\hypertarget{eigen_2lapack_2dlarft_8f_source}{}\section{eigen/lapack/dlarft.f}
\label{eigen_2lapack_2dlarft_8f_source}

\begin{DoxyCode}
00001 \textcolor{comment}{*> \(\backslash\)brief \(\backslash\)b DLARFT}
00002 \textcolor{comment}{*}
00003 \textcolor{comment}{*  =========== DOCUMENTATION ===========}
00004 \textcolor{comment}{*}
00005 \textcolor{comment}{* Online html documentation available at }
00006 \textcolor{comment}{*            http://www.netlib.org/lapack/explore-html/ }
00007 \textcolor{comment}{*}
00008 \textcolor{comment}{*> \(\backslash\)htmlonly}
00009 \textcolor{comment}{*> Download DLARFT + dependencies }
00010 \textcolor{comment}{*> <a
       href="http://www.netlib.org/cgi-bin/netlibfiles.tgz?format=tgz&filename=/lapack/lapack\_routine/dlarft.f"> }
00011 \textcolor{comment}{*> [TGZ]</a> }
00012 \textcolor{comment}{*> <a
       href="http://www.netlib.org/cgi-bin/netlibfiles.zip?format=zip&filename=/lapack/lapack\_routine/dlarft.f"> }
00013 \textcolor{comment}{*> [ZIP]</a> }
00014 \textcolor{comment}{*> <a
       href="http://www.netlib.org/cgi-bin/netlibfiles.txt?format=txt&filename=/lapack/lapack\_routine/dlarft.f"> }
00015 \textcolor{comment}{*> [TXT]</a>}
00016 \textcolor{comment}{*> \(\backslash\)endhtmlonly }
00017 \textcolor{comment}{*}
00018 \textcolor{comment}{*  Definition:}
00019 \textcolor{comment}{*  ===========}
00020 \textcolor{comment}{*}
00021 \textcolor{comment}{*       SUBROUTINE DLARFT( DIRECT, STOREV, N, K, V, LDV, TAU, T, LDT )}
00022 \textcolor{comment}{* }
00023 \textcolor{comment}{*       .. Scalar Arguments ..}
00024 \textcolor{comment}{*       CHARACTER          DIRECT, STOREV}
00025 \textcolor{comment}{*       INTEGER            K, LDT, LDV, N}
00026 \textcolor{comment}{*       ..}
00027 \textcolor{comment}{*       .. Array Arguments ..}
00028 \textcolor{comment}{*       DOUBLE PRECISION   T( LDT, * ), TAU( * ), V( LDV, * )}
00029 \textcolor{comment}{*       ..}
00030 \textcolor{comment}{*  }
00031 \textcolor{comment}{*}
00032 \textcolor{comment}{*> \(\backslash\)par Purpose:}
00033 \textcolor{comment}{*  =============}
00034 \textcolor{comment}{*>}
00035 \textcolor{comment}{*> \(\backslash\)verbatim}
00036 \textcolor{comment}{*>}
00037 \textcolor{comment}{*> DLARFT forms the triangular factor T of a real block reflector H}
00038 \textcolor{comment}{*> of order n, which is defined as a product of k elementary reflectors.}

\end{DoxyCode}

★ ★ ★ ★ ★

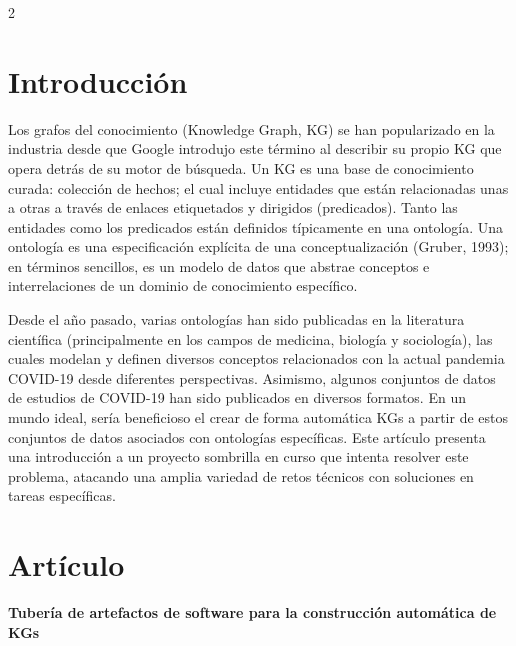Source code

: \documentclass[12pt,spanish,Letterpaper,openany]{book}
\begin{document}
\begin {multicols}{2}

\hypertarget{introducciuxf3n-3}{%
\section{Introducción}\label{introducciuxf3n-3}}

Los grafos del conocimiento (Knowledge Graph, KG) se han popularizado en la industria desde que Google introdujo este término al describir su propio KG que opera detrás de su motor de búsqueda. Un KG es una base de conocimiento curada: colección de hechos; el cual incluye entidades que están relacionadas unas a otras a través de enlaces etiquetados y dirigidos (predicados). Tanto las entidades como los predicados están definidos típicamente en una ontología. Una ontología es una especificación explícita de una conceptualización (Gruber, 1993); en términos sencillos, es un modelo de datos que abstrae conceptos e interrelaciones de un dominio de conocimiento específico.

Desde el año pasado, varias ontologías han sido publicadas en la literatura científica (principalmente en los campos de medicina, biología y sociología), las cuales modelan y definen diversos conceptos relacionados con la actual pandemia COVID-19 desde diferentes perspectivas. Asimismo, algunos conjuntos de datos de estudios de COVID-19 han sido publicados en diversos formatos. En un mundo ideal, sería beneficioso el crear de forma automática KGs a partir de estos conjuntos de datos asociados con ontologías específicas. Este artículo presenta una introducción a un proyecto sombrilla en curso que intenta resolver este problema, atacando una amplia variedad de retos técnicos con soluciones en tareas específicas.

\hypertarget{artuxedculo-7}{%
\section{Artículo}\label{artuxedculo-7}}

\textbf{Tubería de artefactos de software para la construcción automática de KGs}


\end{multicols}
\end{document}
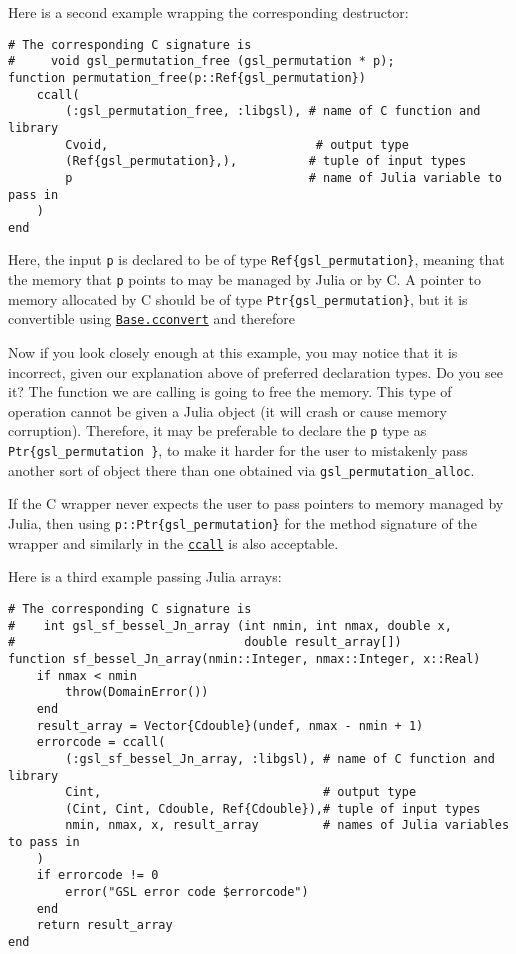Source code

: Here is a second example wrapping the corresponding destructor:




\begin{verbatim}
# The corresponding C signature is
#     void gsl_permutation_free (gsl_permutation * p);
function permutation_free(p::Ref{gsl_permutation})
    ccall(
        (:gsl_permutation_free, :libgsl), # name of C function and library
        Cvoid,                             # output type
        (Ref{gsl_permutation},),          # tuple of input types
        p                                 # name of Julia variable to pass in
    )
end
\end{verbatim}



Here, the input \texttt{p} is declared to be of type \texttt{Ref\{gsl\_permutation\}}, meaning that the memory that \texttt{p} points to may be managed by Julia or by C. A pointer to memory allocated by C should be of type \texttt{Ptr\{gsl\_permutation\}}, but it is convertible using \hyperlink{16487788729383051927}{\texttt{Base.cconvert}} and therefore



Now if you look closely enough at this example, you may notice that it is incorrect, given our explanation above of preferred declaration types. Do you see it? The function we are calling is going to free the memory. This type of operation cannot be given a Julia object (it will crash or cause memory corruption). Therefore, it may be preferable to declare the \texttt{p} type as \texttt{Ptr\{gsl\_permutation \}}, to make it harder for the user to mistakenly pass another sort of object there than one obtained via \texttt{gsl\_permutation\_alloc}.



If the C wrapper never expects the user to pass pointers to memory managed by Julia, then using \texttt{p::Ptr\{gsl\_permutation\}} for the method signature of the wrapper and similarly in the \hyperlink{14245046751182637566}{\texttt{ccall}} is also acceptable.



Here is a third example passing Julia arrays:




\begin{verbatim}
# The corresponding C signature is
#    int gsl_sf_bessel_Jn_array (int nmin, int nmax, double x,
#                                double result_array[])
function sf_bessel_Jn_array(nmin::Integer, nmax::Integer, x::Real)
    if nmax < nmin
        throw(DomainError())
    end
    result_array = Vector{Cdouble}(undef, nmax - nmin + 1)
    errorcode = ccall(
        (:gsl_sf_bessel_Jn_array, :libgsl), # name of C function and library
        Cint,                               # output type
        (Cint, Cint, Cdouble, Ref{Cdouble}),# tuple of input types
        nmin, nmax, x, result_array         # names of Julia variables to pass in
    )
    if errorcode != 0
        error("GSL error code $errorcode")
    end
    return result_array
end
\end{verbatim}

★ ★ ★ ★ ★

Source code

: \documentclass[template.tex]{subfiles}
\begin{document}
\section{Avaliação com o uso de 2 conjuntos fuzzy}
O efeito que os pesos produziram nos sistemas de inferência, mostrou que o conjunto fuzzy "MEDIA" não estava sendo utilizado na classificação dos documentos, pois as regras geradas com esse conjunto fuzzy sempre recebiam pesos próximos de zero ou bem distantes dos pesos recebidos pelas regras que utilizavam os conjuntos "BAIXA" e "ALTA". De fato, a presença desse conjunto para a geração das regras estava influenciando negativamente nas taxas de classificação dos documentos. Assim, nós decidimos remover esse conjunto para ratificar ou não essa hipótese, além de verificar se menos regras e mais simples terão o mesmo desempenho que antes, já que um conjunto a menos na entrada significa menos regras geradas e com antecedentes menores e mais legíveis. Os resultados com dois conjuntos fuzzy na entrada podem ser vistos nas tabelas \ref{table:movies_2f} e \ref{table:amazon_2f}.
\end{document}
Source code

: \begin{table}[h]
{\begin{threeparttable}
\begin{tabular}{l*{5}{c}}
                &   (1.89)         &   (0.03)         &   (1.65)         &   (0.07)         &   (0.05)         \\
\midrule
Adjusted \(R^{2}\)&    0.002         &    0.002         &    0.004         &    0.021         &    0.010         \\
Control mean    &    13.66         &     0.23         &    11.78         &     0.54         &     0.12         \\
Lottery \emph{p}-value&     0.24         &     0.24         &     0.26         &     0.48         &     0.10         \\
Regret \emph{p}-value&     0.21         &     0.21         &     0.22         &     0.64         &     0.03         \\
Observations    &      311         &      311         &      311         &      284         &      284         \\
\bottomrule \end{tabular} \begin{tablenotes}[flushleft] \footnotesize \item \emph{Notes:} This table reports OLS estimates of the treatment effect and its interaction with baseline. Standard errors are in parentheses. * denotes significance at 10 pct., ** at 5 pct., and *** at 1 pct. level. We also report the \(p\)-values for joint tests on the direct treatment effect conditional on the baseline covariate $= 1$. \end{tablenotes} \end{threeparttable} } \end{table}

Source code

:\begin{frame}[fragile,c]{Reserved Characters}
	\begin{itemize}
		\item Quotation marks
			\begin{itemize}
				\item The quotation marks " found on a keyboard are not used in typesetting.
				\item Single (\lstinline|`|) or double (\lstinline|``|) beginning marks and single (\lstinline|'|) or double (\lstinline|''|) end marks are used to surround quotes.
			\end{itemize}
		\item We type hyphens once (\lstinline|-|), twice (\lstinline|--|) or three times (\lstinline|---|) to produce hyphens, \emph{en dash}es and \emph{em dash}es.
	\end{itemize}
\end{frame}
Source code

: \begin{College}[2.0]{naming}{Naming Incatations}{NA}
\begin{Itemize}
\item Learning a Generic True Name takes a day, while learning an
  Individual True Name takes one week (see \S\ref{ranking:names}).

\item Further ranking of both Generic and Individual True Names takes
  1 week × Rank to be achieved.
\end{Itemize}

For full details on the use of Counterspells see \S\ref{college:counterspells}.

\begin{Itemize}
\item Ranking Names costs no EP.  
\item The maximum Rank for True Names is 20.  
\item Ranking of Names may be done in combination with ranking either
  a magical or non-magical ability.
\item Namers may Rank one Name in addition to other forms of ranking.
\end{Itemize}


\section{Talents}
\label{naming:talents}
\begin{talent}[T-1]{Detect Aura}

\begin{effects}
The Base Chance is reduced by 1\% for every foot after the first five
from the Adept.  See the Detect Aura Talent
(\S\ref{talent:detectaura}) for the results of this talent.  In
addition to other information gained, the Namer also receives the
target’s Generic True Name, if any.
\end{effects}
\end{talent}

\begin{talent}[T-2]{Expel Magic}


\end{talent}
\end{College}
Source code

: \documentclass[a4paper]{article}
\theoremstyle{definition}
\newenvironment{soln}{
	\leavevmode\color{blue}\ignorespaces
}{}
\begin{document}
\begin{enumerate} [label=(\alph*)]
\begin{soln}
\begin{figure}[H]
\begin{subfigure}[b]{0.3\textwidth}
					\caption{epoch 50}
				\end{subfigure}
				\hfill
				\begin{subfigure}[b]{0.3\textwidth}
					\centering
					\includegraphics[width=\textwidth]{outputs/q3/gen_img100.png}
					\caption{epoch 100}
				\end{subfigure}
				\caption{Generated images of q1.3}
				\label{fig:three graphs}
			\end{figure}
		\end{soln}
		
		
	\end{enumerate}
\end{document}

★ ★ ★ ★ ★

## The problem
In the listing above, count the lines where the string "STOREV" occurs, then give that count and nothing else.

## The completed task
2